● **AVAILABLE DATA**:

= Beginning of Section =

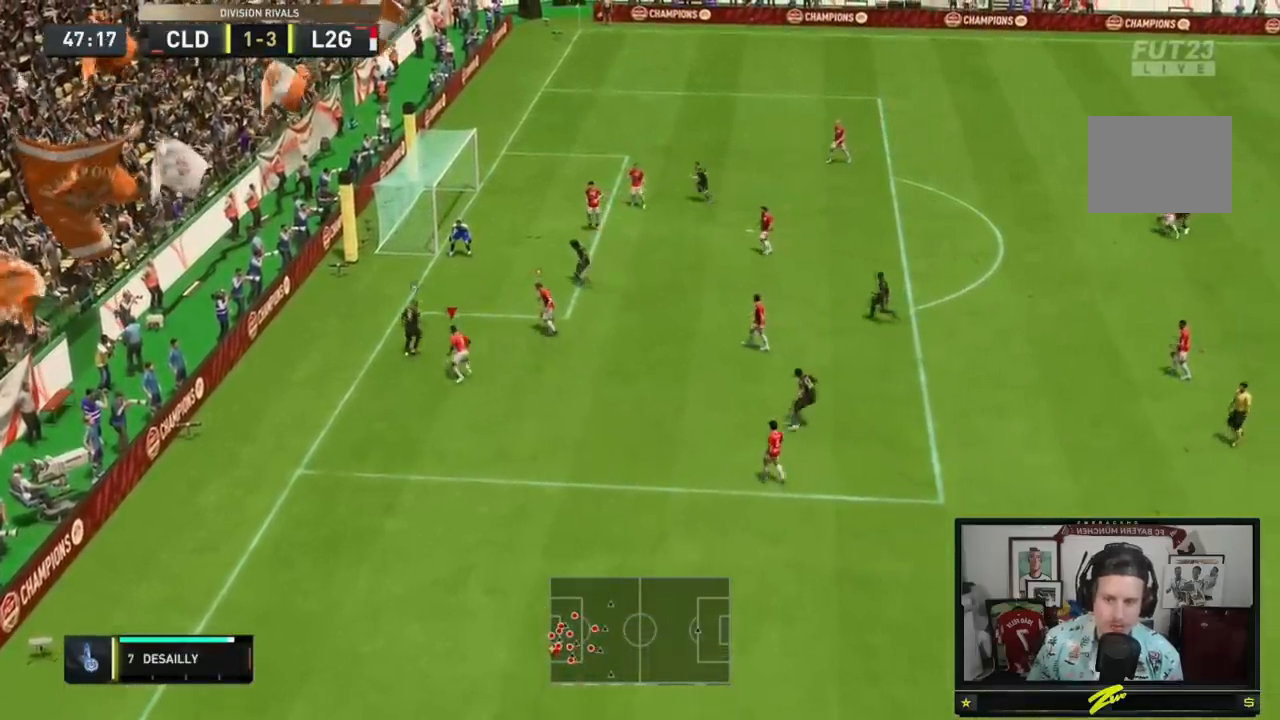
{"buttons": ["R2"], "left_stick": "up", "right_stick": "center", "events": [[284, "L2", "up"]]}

= End of Section =
= Beginning of Section =

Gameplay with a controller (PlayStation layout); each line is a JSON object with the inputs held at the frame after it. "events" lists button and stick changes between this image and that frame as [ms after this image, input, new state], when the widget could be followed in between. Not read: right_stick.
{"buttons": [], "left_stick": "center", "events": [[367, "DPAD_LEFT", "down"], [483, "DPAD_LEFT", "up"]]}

= End of Section =
= Beginning of Section =

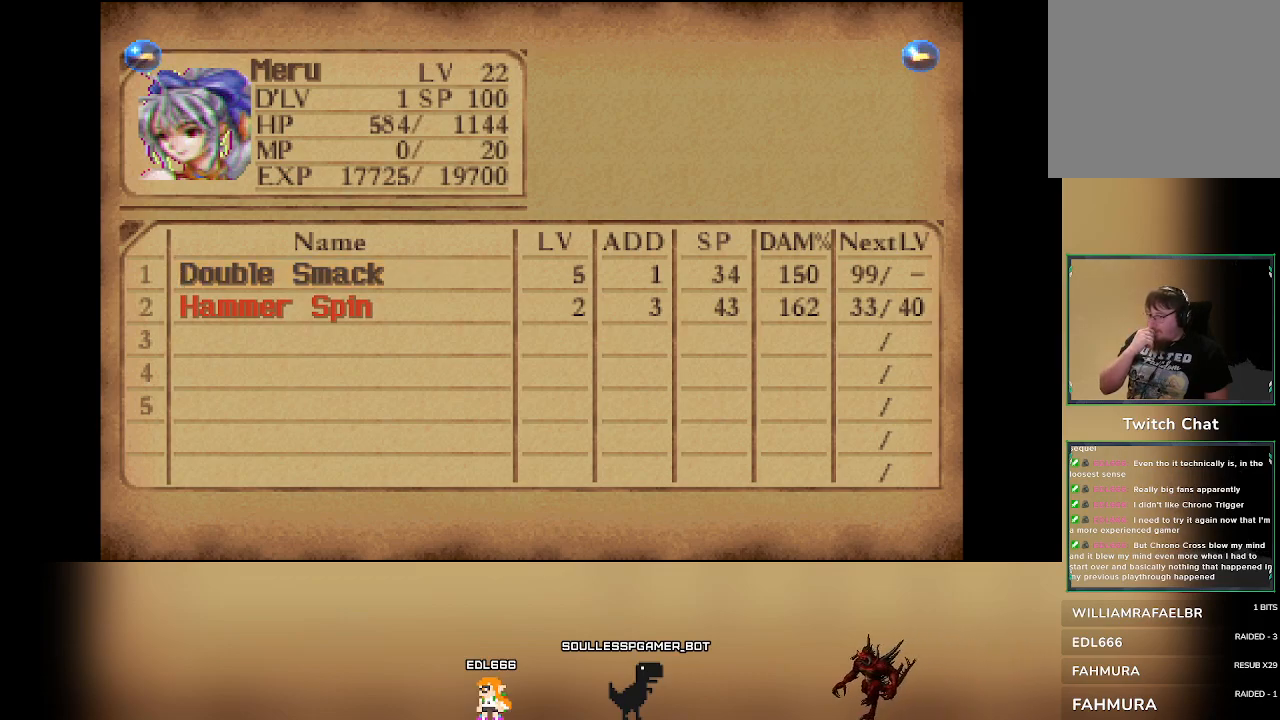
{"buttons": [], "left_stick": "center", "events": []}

= End of Section =

● **GOAL OF THE EXERCISE**: Where a line in the material contains "center", copy that line.

● **ANSWER TO THE EXERCISE**:
{"buttons": ["R2"], "left_stick": "up", "right_stick": "center", "events": [[284, "L2", "up"]]}
{"buttons": [], "left_stick": "center", "events": [[367, "DPAD_LEFT", "down"], [483, "DPAD_LEFT", "up"]]}
{"buttons": [], "left_stick": "center", "events": []}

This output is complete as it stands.